Senate Republicans spoke out against the pending bill in a Saturday morning call with Treasury Secretary Steven Mnuchin and White House Chief of Staff Mark Meadows, sources told NBC News. A source said Republicans are struggling with what they termed an effort by the Democrats to provide maximum health insurance subsidies to every new Obamacare enrollment under an agreement.

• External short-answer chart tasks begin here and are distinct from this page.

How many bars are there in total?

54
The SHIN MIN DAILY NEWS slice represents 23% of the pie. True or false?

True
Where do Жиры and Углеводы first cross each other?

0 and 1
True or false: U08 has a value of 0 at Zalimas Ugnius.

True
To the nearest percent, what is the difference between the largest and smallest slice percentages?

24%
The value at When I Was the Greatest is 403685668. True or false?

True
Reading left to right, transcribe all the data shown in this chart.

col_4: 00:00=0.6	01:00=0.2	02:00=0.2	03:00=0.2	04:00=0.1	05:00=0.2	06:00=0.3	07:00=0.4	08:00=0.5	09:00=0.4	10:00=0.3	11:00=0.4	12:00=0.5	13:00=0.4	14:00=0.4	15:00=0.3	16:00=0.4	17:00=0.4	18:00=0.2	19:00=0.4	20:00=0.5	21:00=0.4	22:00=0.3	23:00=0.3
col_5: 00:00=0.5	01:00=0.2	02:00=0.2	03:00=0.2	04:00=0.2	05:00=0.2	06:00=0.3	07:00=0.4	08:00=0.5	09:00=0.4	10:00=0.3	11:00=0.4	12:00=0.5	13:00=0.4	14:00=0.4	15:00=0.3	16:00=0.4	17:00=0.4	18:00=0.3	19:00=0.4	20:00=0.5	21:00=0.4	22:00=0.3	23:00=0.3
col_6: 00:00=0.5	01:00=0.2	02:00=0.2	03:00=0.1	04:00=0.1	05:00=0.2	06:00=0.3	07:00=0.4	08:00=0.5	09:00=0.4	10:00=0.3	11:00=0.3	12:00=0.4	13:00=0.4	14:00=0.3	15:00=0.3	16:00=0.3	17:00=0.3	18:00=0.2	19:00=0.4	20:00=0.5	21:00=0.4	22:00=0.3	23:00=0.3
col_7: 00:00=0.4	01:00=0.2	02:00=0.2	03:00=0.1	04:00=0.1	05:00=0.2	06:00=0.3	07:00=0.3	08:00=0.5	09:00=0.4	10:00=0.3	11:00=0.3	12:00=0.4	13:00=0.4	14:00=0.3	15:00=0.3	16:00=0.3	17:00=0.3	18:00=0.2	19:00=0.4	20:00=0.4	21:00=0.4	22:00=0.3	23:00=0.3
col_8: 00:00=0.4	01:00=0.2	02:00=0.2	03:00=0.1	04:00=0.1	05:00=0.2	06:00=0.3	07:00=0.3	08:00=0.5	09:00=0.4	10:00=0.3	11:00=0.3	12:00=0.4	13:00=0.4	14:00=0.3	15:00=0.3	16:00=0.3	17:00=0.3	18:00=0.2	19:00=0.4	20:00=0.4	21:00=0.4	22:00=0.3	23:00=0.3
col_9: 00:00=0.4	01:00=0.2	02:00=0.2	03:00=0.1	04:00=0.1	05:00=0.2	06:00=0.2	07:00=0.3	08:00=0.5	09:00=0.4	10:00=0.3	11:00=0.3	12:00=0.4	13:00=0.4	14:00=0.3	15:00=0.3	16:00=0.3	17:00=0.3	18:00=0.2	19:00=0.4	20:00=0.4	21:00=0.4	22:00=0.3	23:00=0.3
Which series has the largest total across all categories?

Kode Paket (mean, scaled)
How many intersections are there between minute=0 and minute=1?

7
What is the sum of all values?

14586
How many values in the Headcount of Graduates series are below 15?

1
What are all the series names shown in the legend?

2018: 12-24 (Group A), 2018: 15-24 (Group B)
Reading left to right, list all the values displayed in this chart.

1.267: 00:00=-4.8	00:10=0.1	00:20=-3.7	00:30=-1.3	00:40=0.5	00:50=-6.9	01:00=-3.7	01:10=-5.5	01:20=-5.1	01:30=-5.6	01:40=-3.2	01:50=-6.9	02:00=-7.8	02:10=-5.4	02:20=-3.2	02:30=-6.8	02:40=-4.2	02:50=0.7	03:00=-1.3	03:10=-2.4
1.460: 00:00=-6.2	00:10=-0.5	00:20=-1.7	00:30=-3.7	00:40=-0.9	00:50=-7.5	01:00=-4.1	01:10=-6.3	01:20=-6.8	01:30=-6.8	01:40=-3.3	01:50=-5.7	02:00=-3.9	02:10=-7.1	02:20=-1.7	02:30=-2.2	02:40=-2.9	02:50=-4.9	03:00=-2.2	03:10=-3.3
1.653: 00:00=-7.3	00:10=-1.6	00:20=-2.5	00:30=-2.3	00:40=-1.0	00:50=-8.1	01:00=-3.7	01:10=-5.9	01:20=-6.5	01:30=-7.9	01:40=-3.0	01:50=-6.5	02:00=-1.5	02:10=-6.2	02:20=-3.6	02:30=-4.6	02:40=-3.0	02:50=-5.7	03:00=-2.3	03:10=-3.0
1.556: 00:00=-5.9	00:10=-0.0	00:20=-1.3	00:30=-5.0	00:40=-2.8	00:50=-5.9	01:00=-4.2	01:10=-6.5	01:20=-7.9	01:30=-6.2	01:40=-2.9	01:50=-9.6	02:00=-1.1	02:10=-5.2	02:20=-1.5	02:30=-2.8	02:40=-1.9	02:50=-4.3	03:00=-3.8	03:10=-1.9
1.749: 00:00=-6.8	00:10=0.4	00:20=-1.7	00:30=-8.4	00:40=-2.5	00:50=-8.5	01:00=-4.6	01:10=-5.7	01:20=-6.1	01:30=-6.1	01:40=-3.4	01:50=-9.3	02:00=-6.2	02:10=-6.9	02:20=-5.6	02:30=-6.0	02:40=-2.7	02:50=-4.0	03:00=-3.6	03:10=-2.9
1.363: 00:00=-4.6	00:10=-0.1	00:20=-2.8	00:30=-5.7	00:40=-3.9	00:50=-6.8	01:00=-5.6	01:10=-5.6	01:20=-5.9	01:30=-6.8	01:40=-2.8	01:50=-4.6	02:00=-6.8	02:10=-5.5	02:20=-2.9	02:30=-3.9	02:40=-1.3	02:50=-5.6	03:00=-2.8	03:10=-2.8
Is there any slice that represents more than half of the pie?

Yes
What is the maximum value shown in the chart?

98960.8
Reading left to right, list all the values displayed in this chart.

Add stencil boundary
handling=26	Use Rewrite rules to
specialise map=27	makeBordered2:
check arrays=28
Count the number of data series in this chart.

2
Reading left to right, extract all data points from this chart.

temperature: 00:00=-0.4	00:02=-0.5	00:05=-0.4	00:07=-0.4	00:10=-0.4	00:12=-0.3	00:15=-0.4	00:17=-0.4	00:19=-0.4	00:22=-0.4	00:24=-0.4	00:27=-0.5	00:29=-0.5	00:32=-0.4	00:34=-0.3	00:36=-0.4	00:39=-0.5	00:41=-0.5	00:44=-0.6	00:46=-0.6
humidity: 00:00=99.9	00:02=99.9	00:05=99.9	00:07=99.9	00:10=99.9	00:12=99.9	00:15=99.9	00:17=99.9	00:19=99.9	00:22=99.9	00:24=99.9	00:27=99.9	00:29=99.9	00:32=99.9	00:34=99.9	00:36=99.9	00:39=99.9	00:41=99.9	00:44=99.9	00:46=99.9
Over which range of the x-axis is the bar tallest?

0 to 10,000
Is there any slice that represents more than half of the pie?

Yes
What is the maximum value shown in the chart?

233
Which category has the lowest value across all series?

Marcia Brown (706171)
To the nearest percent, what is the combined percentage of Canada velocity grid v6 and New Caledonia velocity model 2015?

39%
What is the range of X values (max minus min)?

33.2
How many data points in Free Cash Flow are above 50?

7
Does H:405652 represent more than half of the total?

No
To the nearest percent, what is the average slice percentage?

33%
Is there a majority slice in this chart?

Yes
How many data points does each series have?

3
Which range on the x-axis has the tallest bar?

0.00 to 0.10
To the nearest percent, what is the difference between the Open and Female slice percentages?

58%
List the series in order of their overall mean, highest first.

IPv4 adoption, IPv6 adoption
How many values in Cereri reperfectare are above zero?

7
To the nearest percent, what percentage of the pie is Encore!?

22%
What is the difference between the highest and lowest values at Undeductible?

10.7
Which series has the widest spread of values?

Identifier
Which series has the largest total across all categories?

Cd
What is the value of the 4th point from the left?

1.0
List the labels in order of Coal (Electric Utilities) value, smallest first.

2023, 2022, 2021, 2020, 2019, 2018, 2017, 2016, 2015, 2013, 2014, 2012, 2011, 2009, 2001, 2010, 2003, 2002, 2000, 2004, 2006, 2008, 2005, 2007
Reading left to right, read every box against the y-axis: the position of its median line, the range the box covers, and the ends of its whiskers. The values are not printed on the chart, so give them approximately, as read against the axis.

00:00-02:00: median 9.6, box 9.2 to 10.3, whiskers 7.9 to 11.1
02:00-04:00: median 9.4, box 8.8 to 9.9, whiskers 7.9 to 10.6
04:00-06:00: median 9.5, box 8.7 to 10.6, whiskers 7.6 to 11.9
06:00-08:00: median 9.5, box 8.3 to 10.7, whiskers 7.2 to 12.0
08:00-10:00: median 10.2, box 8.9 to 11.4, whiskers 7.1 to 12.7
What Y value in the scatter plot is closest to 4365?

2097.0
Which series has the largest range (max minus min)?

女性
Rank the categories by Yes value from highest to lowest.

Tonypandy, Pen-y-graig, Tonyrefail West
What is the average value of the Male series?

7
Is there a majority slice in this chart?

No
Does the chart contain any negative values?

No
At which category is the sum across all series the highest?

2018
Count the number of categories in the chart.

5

As Election Day draws nearer, it's unclear whether Congress will have time to come up with a pandemic relief bill and get it through the Republican-held Senate, which is moving quickly to confirm Judge Amy Coney Barrett in the Supreme Court.

Senate Majority Leader Mitch McConnell said Friday that a stimulus package "is unlikely in the next three weeks".

Trump, who cut off talks a few days ago, now said he had changed his position to approve more coronavirus aid ahead of the November elections, telling right-wing radio host Rush Limbaugh, "I would honestly see a bigger stimulus package than that either the Democrats or Republicans are bidding. "

White House communications director Alyssa Farah later told reporters that the government wants a package that costs less than $ 2 trillion, which is less than the $ 2.2 trillion proposed by the Democrats.